В какой-то момент я почувствовал: еще немного и сойду с ума. Что бы там ни было, надо взять себя в руки. Тем более ведь пока-то я еще жив и у меня даже ничего не болит.
Я с некоторым удивлением огляделся. Оказалось, уже началась следующая перемена, мы все стоим в коридоре у подоконника. Зойка, бурно жестикулируя, что-то рассказывает, а Клим, Агата и Будка внимательно слушают. Я тоже заинтересовался, но лучше бы мне этого не делать.
Адаскина взахлеб рассказывала про одного школьного приятеля своей матери дядю Жору. Этот дядя Жора всю жизнь был жутко здоровым. Даже, по словам Зойки, никогда не простужался и не болел гриппом. И вот вдруг вчера взял и помер. Совершенно для всех неожиданно. Зойкиной маме вчера позвонили и сообщили. Теперь она в полном шоке.
— Так не бывает, — заявил Будка.
— Чего не бывает? — спросила Зойка.
— Ну, вот, чтобы просто взял и ни с того ни с сего помер, — продолжал Митька.
— Еще как бывает, — возразила Адаскина.
— Не бывает, — стоял на своем Будка. — Если помер, то сначала должно что-то случиться. Может, ваш дядя Жора под машину попал, ну, или там его каким-нибудь кирпичом с крыши дома ахнуло.
— Ничем его не ахнуло, — сердито прищурила глаза Зойка. — Он просто взял и совсем неожиданно умер.
— Вот этого-то и не бывает, — в третий раз повторил Митька. — Потому что у любого человека сперва в организме должно что-нибудь заболеть, потом это окончательно выйдет из строя, и вот тогда — понятное дело...
— Ничего ты не понимаешь, Будка, — с жалостью глянула на него Зойка. — А все потому, что ты серый и необразованный.
Митька надулся и хотел обругать ее, но она не дала ему произнести ни слова.
— Умные и образованные люди, Митя, знают, что есть болезни, которые подкрадываются незаметно.

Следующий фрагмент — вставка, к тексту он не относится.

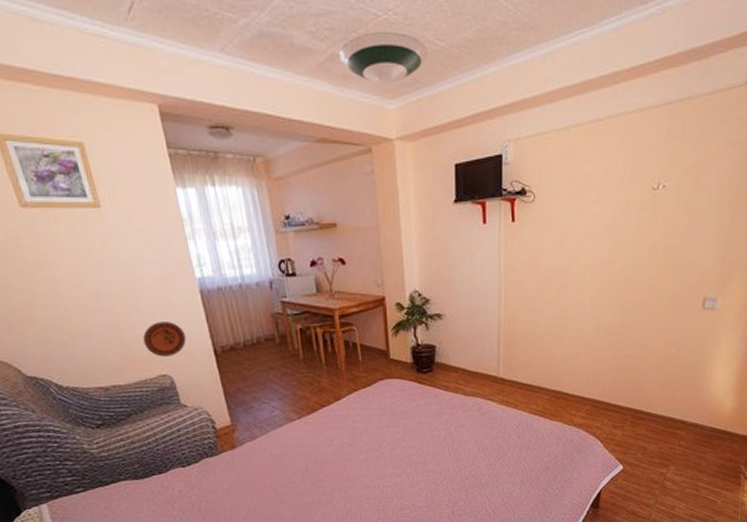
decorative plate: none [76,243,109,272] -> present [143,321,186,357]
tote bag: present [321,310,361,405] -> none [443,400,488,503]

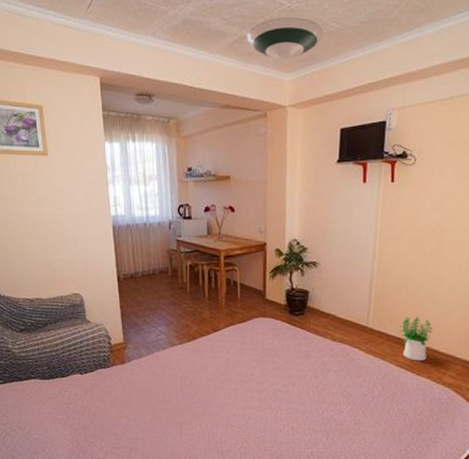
decorative plate: present [143,321,186,357] -> none [64,249,97,279]
potted plant: none [530,361,562,406] -> present [399,317,433,362]

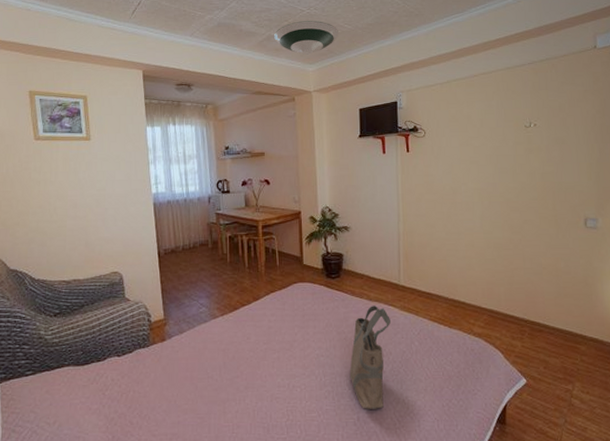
tote bag: none [306,346,354,446] -> present [349,306,391,409]
potted plant: present [399,317,433,362] -> none [428,271,458,314]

Меня как током ударило. Даже Клим спросил:
— Что с тобой?
— Да ничего, — начал я, когда левую сторону головы вдруг пронзила боль. И я жалобно добавил: — Голова очень болит.
А болело и впрямь все сильней и сильней. «Ну, вот. Начинается!» — меня охватила паника. Боль сконцентрировалась в левой стороне. Даже глаз начал видеть хуже.

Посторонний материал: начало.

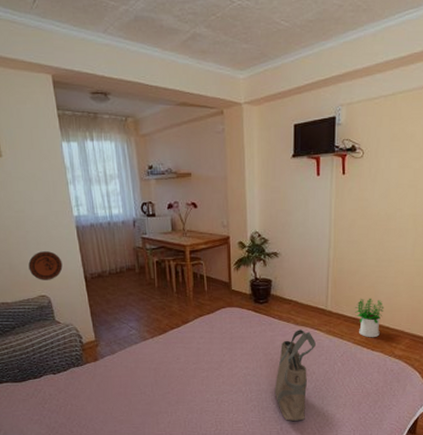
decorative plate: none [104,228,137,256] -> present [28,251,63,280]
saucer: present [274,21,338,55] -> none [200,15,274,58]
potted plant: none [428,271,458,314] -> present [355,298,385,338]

— Ребята, — постарался как можно спокойней и беззаботней произнести я. — Что-то уж очень сильно болит. Пожалуй, домой пойду.
— Го-оловка бо-бо? — ехидно взглянула на меня Адаскина. — Решил воспользоваться милостью Ники?
— Ага, — вяло откликнулся я и побрел вниз.
Действительно, чего спорить. Ведь, скорей всего, больше не увидимся. Доберусь до дома, а оттуда уж позвоню матери на работу. Если, конечно, успею. Только бы выйти из школьного здания. Сам не могу объяснить почему, но мне очень не хотелось помирать в школе.
Боль в левом виске пульсировала с такой силой, что я вообще почти ничего не соображал. В раздевалке мне вдруг захотелось забиться в уголок и застыть там навсегда. Однако я нашел в себе силы одеться и выйти на улицу.
Яркое солнце слепило. Искрящийся под его лучами снег резал глаза. Меня начало мутить. Как я добрался до дома, не знаю. Но все же добрался и отпер дверь собственным ключом.
— Тимка, ты? — вихрем вылетела из кухни мать. — Почему так рано? Что опять стряслось?
— А ты почему? — я уже еле ворочал языком.
— Отпросилась на сегодня, — ответила она. — Но ты-то? Ой! Да у тебя лицо просто белое!
Ноги мои подкосились, и я осел на коврик в прихожей.
— Мама, по-моему, я уже начинаю умирать.
Мою и без того больную голову пронзил истошный вопль матери:
— Тимочка, Тимочка, что с тобой?
Рухнув на колени, она принялась трясти меня за плечи:
— Только не молчи, милый. Только не молчи!
— Голова. Не тряси. Мне плохо, — простонал я.
— Голова? Где? Ты что, упал? Ударился? — окончательно впала в панику мать.
— Нет. Просто болит, — объяснил я.
— Ну-ка, вставай. Пойдем ляжешь, — мама принялась с трудом поднимать меня.
С ее помощью я добрался до кровати. Укрыв меня одеялом, мать кинулась звонить знакомому врачу, который полгода назад все у меня и обнаружил. Потом она вернулась ко мне.
Чувствовал я себя ужасно. Боясь, что вот-вот потеряю сознание и больше уже никогда в него не приду, я решил действовать напрямик:
— Мама, скажи честно. Я умираю?
— Д-да ты ч-что? — начала заикаться она.
— Но вы же Нике сказали, — продолжал я.
— Мы сказали? Что мы сказали? — то ли она хорошо притворялась, то ли была совершенно потрясена.